▶ **Your assignment**: I would like the records restated word for word, without the pictures.
═════ Source information
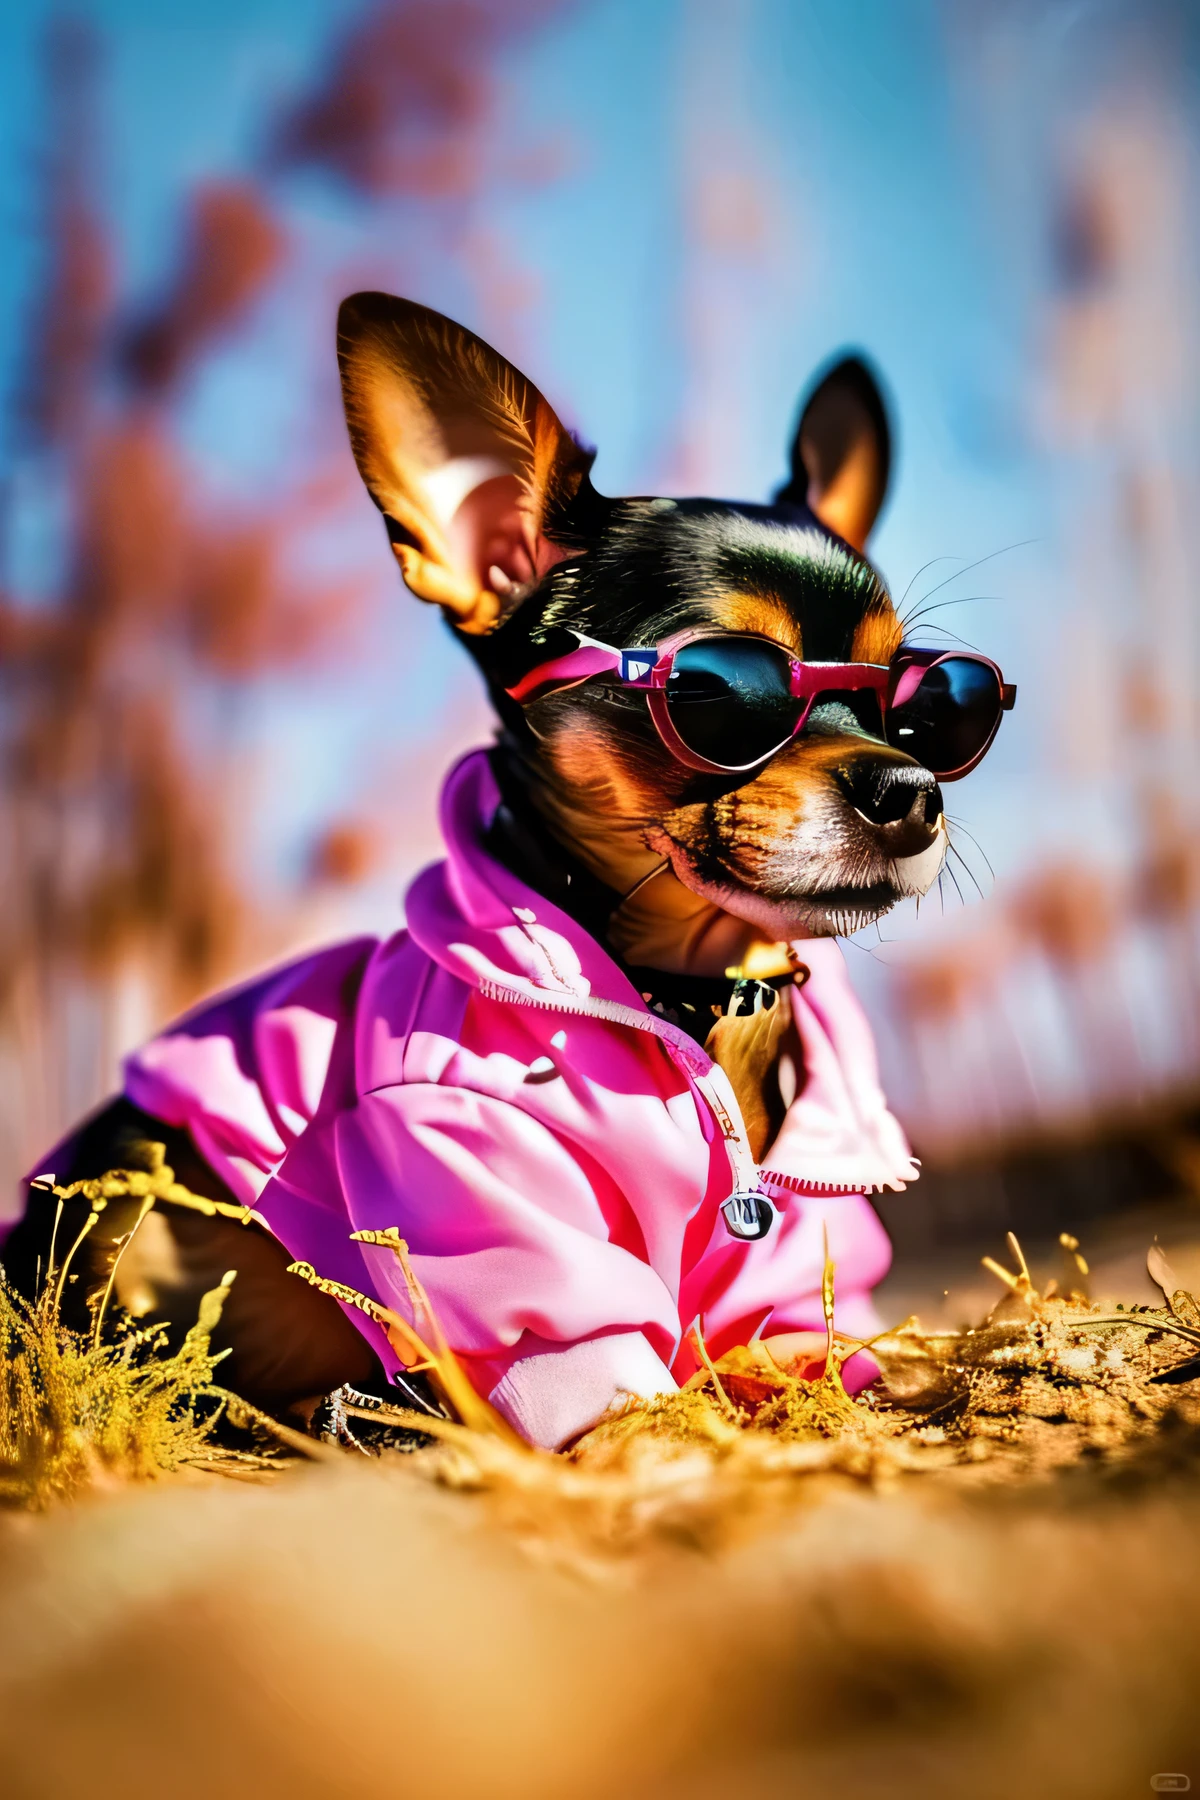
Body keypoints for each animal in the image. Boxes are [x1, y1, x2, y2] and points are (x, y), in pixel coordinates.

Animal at [2, 295, 1014, 1447]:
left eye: (921, 703)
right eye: (718, 689)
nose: (911, 787)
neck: (692, 996)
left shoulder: (789, 1267)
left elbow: (813, 1357)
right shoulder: (485, 1198)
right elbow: (635, 1401)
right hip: (132, 1200)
══════════
▶ **Answer box**:
Body keypoints for each animal in the image. Boxes are [x1, y1, x2, y2] and points are (x, y), in pixel coordinates.

Animal at [2, 295, 1014, 1447]:
left eye: (921, 703)
right eye: (718, 689)
nose: (911, 787)
neck: (692, 996)
left shoulder: (789, 1267)
left elbow: (813, 1357)
right shoulder: (485, 1198)
right elbow: (635, 1401)
right hip: (132, 1200)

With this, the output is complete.